Vaderlandsch woordenboek

Jacobus Kok (1780)

Gepubliceerd op 06-03-2022

ESSENIUS, ANDREAS

betekenis & definitie

gebooren te Bommel, in de maand Februarij 1608. De beginzels van de Grieksche en Latijnsche Taalen aldaar geleerd hebbende, zonden hem zijne Ouders naar Utrecht, onder opzigt van den Rector AEMILIUS.

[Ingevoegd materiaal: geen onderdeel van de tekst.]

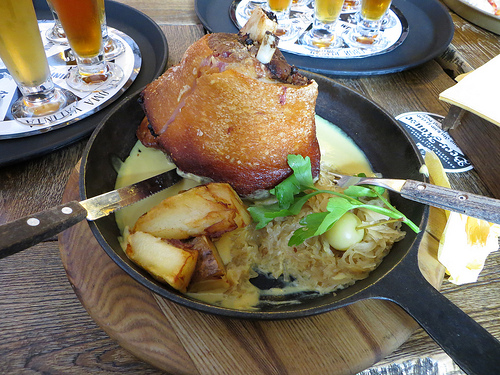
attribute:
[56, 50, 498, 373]
pan — on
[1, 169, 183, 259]
knife — serrated 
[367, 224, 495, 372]
handle — black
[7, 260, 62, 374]
table —  wood 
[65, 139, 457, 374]
board — round wood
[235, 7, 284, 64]
bone — in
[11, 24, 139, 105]
beer — on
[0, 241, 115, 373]
table top — wooden table 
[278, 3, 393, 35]
drinks tray —  serving 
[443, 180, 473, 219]
screw — Small silver 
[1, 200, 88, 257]
handle — on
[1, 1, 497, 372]
table top —  table 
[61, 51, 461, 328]
pan — black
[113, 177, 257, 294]
potatoes — cut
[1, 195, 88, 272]
handle — dark brown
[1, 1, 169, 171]
tray — on, round 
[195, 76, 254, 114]
skin — on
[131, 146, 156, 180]
sauce — in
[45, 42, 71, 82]
paper — in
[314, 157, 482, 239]
fork — on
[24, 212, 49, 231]
circle — on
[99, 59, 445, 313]
skillet — black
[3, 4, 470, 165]
platters — two black 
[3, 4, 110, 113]
glasses — beer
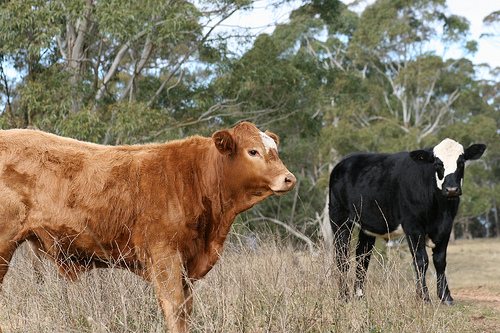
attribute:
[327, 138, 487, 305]
cow — black, tall, posing, photographed, large, looking, white, standing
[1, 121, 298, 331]
cow — brown, tall, photographed, red, large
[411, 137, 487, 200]
head — white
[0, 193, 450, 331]
grass — tall, brown, patch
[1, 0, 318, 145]
tree — green, tall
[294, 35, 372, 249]
tree — green, tall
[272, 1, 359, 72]
tree — green, tall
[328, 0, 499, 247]
tree — green, tall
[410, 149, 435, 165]
ear — black, pointed outward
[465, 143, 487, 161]
ear — black, pointed outward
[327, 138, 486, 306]
coat — silky, black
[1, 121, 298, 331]
coat — ruffled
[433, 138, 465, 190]
patch — white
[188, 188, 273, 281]
bit — fleshy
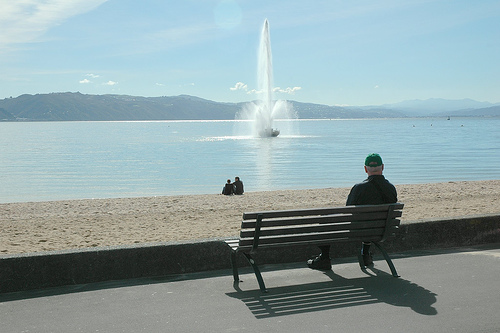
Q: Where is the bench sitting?
A: On concrete.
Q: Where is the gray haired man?
A: Bench.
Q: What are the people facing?
A: Water.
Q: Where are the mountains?
A: Beyond the water.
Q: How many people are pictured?
A: Three.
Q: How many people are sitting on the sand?
A: Two.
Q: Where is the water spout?
A: Middle of water.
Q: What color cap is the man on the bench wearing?
A: Green.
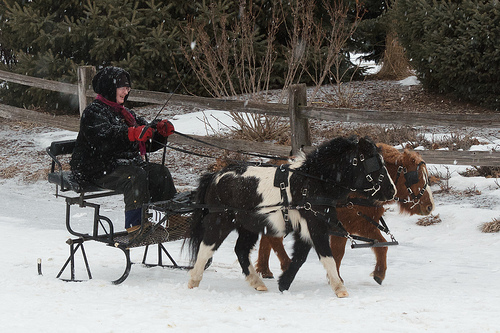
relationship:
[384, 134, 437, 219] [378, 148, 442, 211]
horse has head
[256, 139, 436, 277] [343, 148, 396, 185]
horse has eye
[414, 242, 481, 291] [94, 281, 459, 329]
snow on ground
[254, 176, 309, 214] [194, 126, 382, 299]
spot on horse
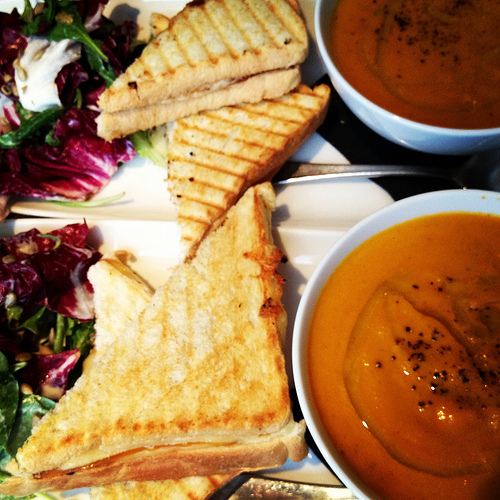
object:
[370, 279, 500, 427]
condiment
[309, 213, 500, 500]
soup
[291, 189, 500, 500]
bowl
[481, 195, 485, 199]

Vervolgens tot de Hooge Schoole bevorderd zijnde , en het onderwijs genoten hebbende van A. SENGUERDIS, van de beide SCHOTANUSSEN en van G. VOETIUS, werd hij, in het Jaar 1639, onder het getal der proponenten aangenomen, en in 1640, met PAULUS VOET tot Doclor in de Philosophie gepromoveerd. In het volgende Jaar werd hij Predikant te Nederlangenbroek, en, in 1645, Doctor in de Godgeleerdheids In den Jaare 1651 tot Predikant, te Utrecht, en kort daar na tot Hoogleeraar in de Godgeleerdheid aldaar beroepen zijnde, bekleedde hij dit Ampt tot aan zijnen dood, die voorviel den 18 Maij 1677. Hij had tot Vrouwe gehad LUCIA SPRUYT. Van hem zijn nog verscheiden werken in wezen.Beschrijving van Bommel, bl 137.